This handout from the Royal Thai Government taken and released on August 13, 2020 shows Thailand's Prime Minister Prayut Chan-O-Cha speaking after a cabinet meeting at the Government House in Bangkok on August 13, 2020. (HANDOUT / ROYAL THAI GOVERNMENT / AFP)
BANGKOK - Thai Prime Minister Prayuth Chan-ocha said on Thursday that all laws would be used against protesters who break them after anti-government demonstrations escalated.
Prayuth's announcement came a day after thousands of protesters threw paint at Thai police headquarters in what they said was a response to the use of water cannon and teargas that hurt dozens on Tuesday, the most violent day of protests since July. Some protesters also sprayed anti-monarchy graffiti.
The situation is not improving.There is a risk of escalation to more violence. If not addressed, it could damage the country and the beloved monarchy.
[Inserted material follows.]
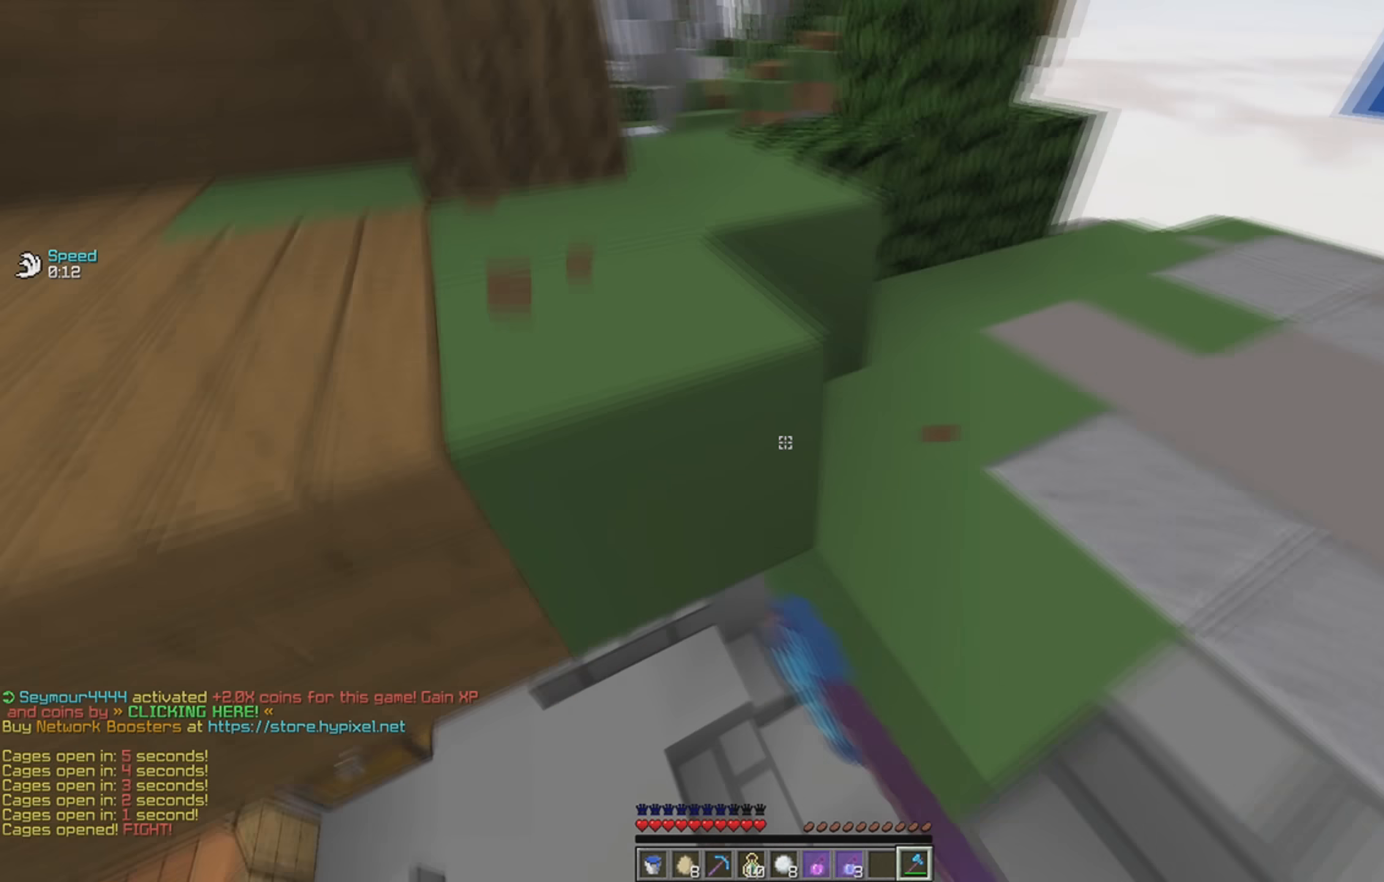
{"keys": ["d", "w"], "events": [[250, "a", "up"], [483, "d", "down"]]}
Prayuth Chan-ocha, Thai prime minister
"The situation is not improving," Prayuth said in a statement. "There is a risk of escalation to more violence. If not addressed, it could damage the country and the beloved monarchy.”
"The government will intensify its actions and use all laws, all articles, to take action against protesters who broke the law," he added.
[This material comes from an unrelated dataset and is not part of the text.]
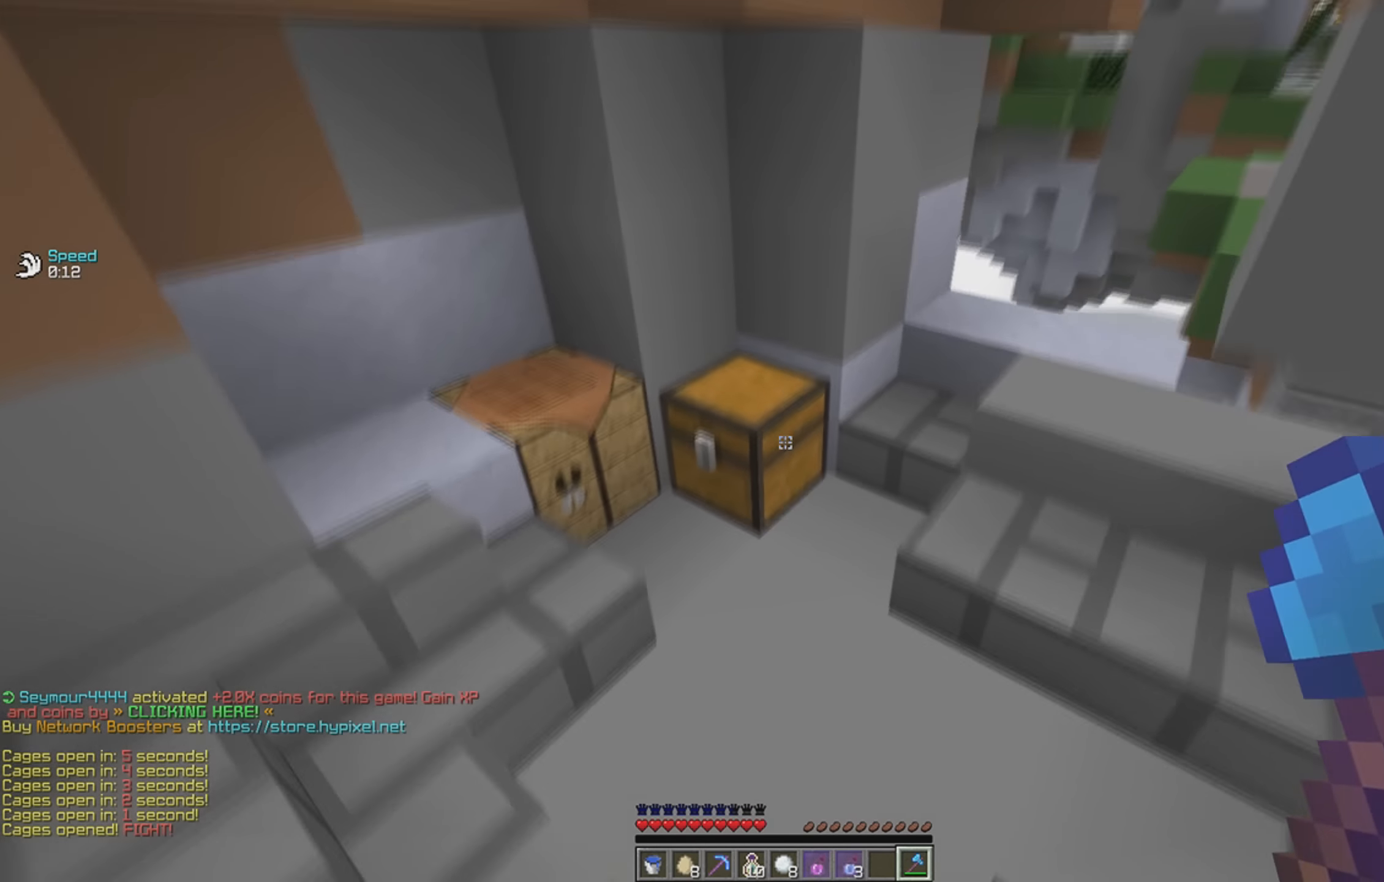
{"keys": ["w"], "events": [[233, "d", "up"]]}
It did not specify whether this included Article 112 of the criminal code, which forbids insulting the monarchy. Prayuth said earlier this year that it was not being used for the moment at the request of King Maha Vajiralongkorn.
"This could mean they are using Article 112 to arrest protest leaders," said activist Tanawat Wongchai on Twitter. "Is this a compromise?"
Although the Royal Palace has not commented on the protests, the king recently referred to Thailand as a "land of compromise".
Outraged by the anti-monarchy graffiti at Wednesday's demonstration, some royalists called for the application of Article 112 in posts on social media.
Dozens of protesters, including many of the most prominent leaders, have been arrested on a variety of charges in recent months, though not for criticizing the monarchy.
A major protest is planned at the Crown Property Bureau on Nov 25. Protesters said there would be seven more days of demonstrations after that.